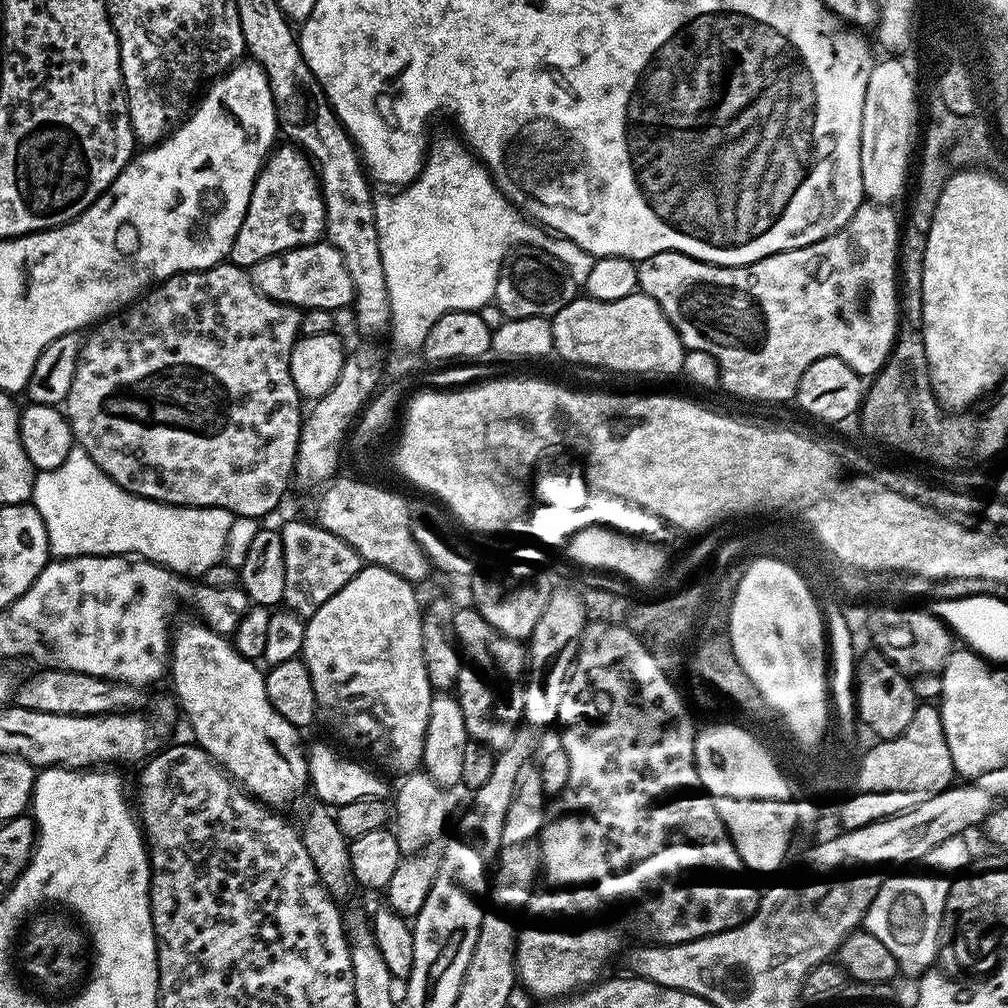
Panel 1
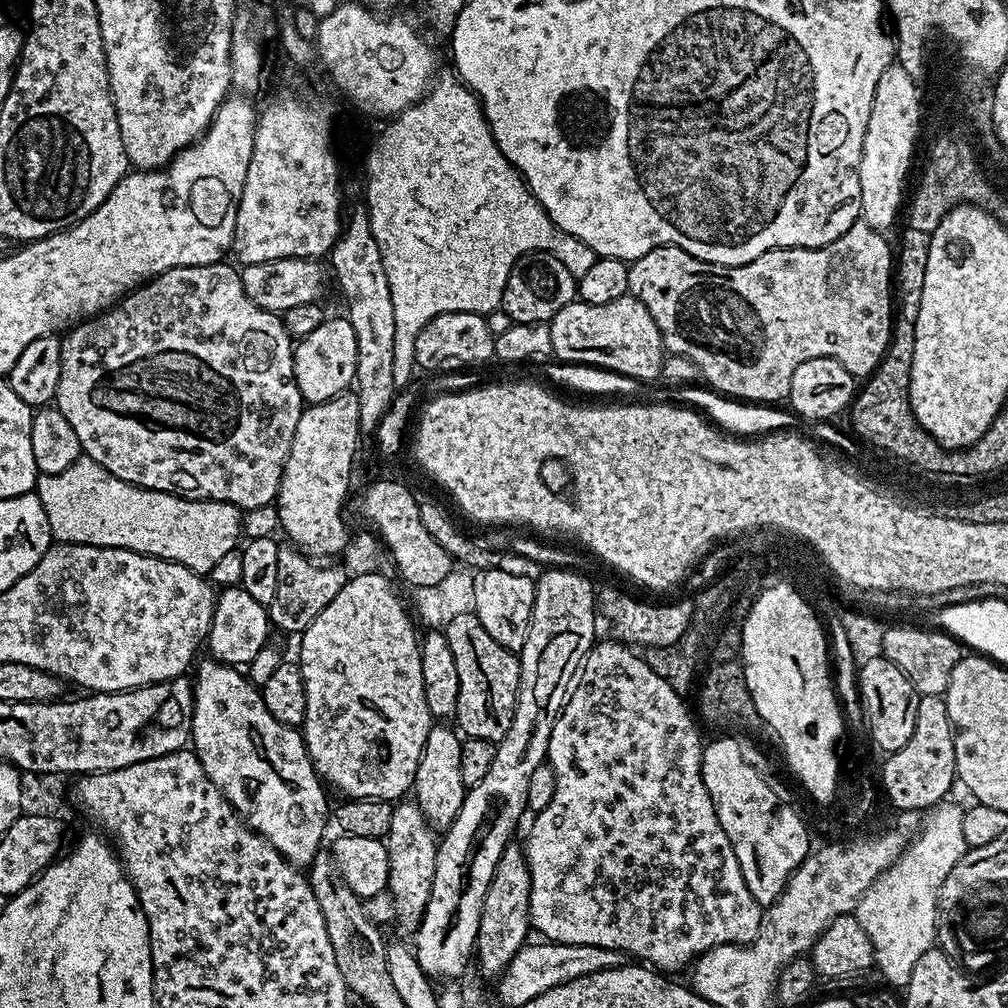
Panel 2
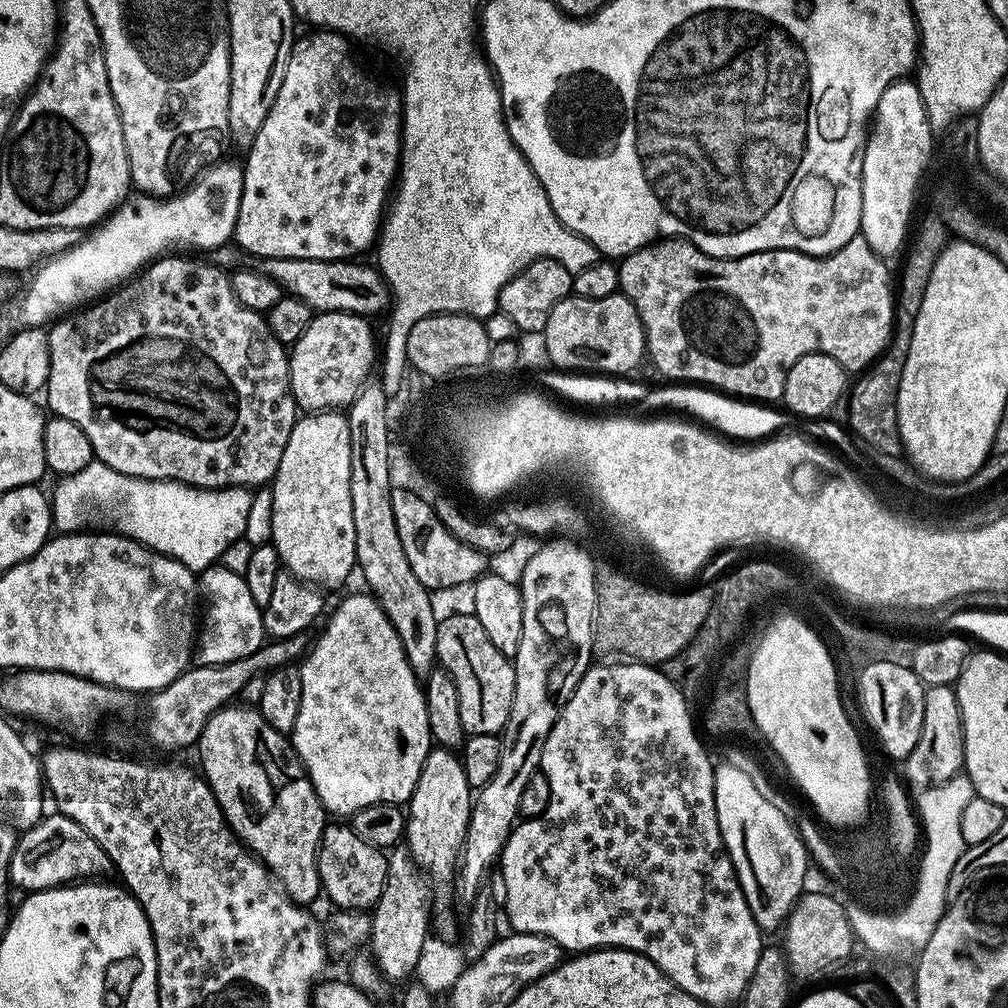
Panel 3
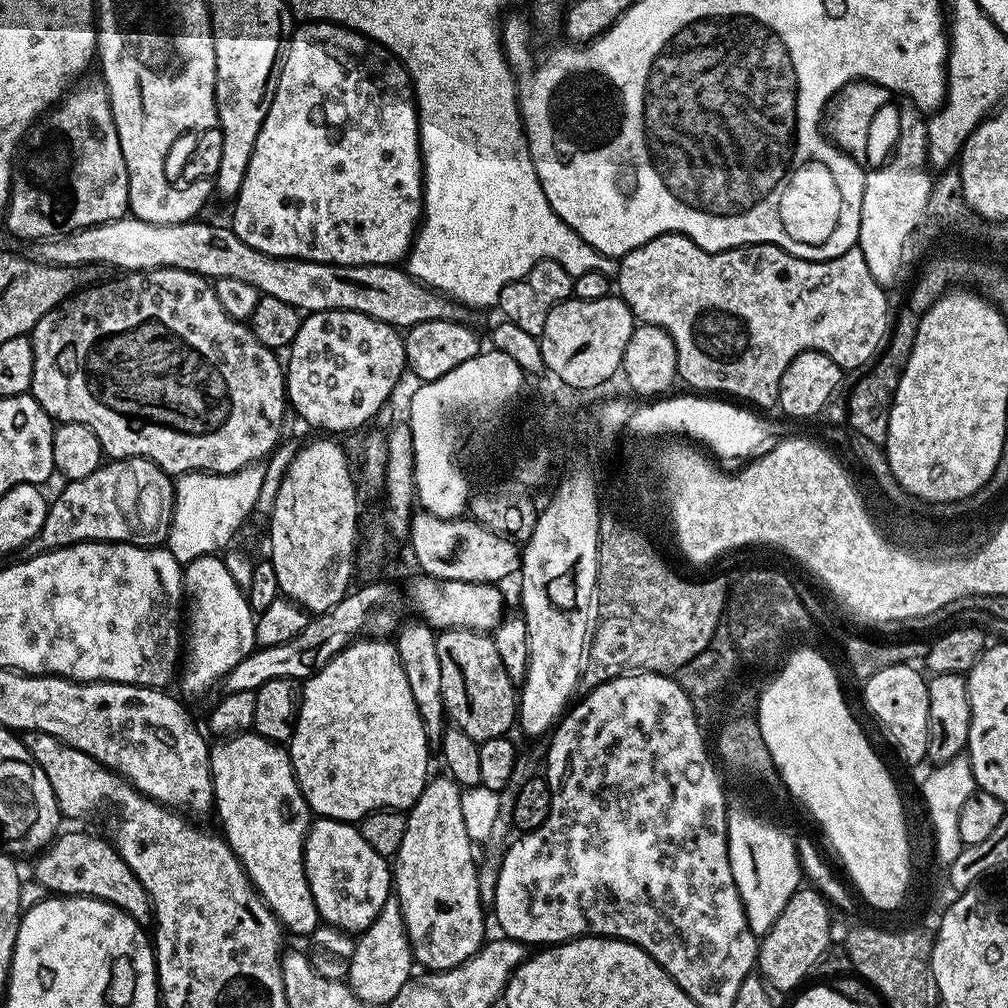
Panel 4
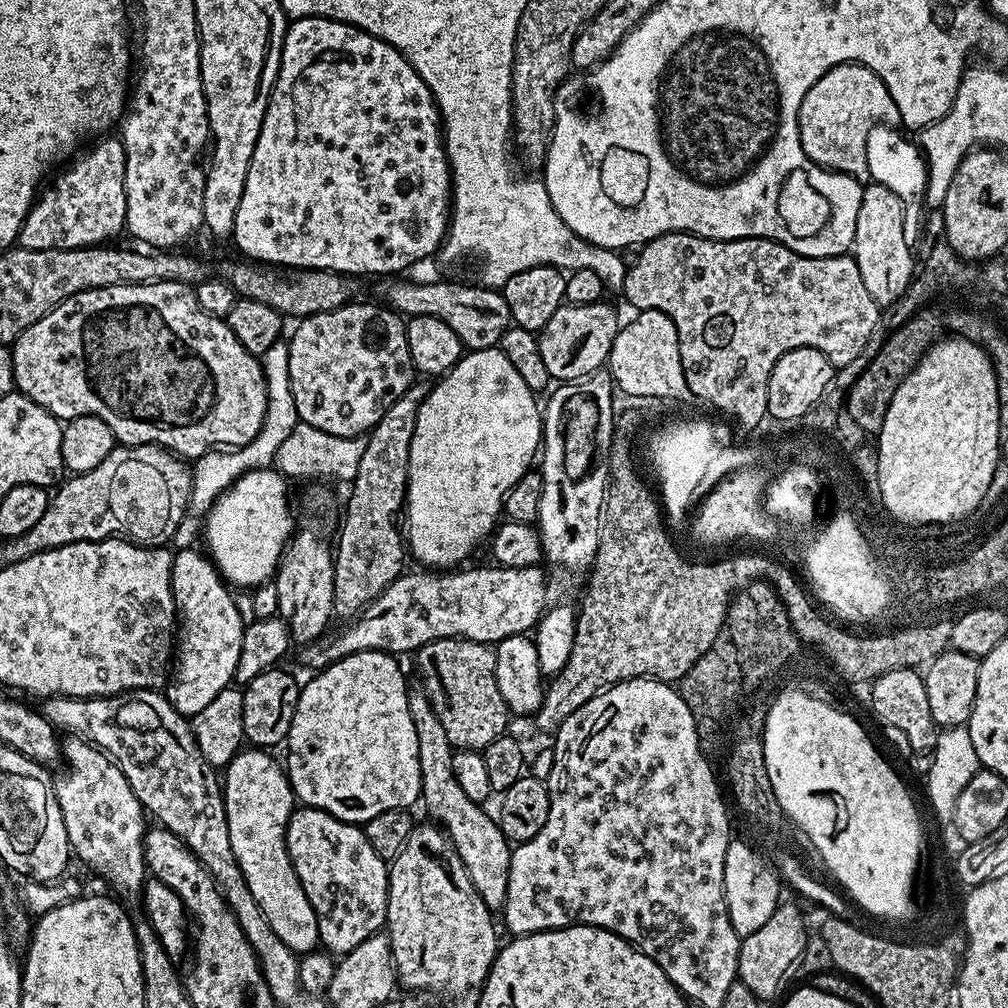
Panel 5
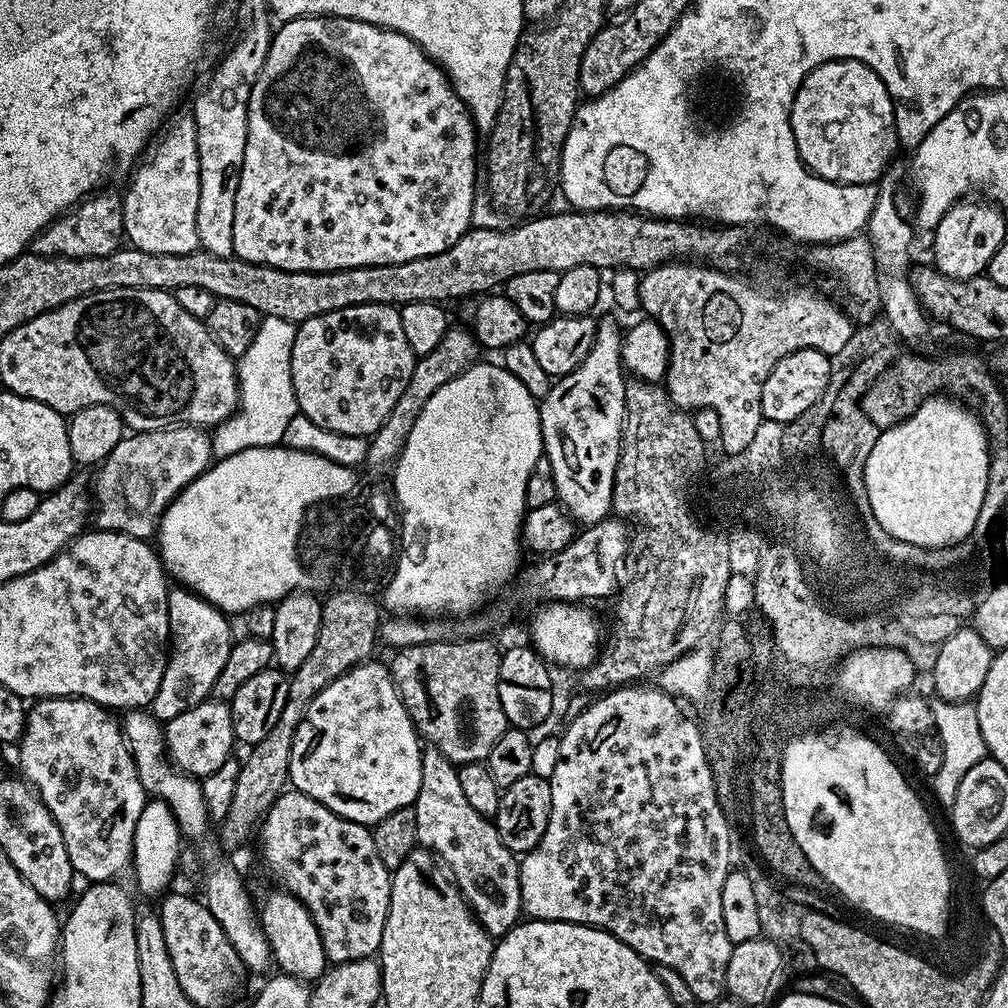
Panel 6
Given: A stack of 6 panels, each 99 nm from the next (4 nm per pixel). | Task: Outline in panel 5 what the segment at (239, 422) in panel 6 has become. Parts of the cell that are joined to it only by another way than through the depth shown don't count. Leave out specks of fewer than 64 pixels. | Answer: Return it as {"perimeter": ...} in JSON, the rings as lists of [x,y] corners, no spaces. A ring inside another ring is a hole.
{"perimeter":[[[281,342],[270,346],[262,357],[264,366],[264,381],[268,391],[268,405],[266,406],[266,418],[262,422],[262,430],[248,444],[241,448],[231,450],[213,450],[205,456],[195,457],[191,465],[192,470],[192,499],[191,511],[199,514],[207,513],[212,504],[226,491],[239,476],[245,472],[252,472],[256,468],[269,467],[275,461],[278,454],[278,446],[290,435],[290,430],[298,422],[296,407],[294,406],[294,394],[290,390],[290,358],[288,357],[287,343]]]}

- _Task to carry out_
Give back every record precisely as it stands, without the images.

- _Written response_
Panel 1
Panel 2
Panel 3
Panel 4
Panel 5
Panel 6
Given: A stack of 6 panels, each 99 nm from the next (4 nm per pixel). | Task: Outline in panel 5 what the segment at (239, 422) in panel 6 has become. Parts of the cell that are joined to it only by another way than through the depth shown don't count. Leave out specks of fewer than 64 pixels. | Answer: Return it as {"perimeter": ...} in JSON, the rings as lists of [x,y] corners, no spaces. A ring inside another ring is a hole.
{"perimeter":[[[281,342],[270,346],[262,357],[264,366],[264,381],[268,391],[268,405],[266,406],[266,418],[262,422],[262,430],[248,444],[241,448],[231,450],[213,450],[205,456],[195,457],[191,465],[192,470],[192,499],[191,511],[199,514],[207,513],[212,504],[226,491],[239,476],[245,472],[252,472],[256,468],[269,467],[275,461],[278,454],[278,446],[290,435],[290,430],[298,422],[296,407],[294,406],[294,394],[290,390],[290,358],[288,357],[287,343]]]}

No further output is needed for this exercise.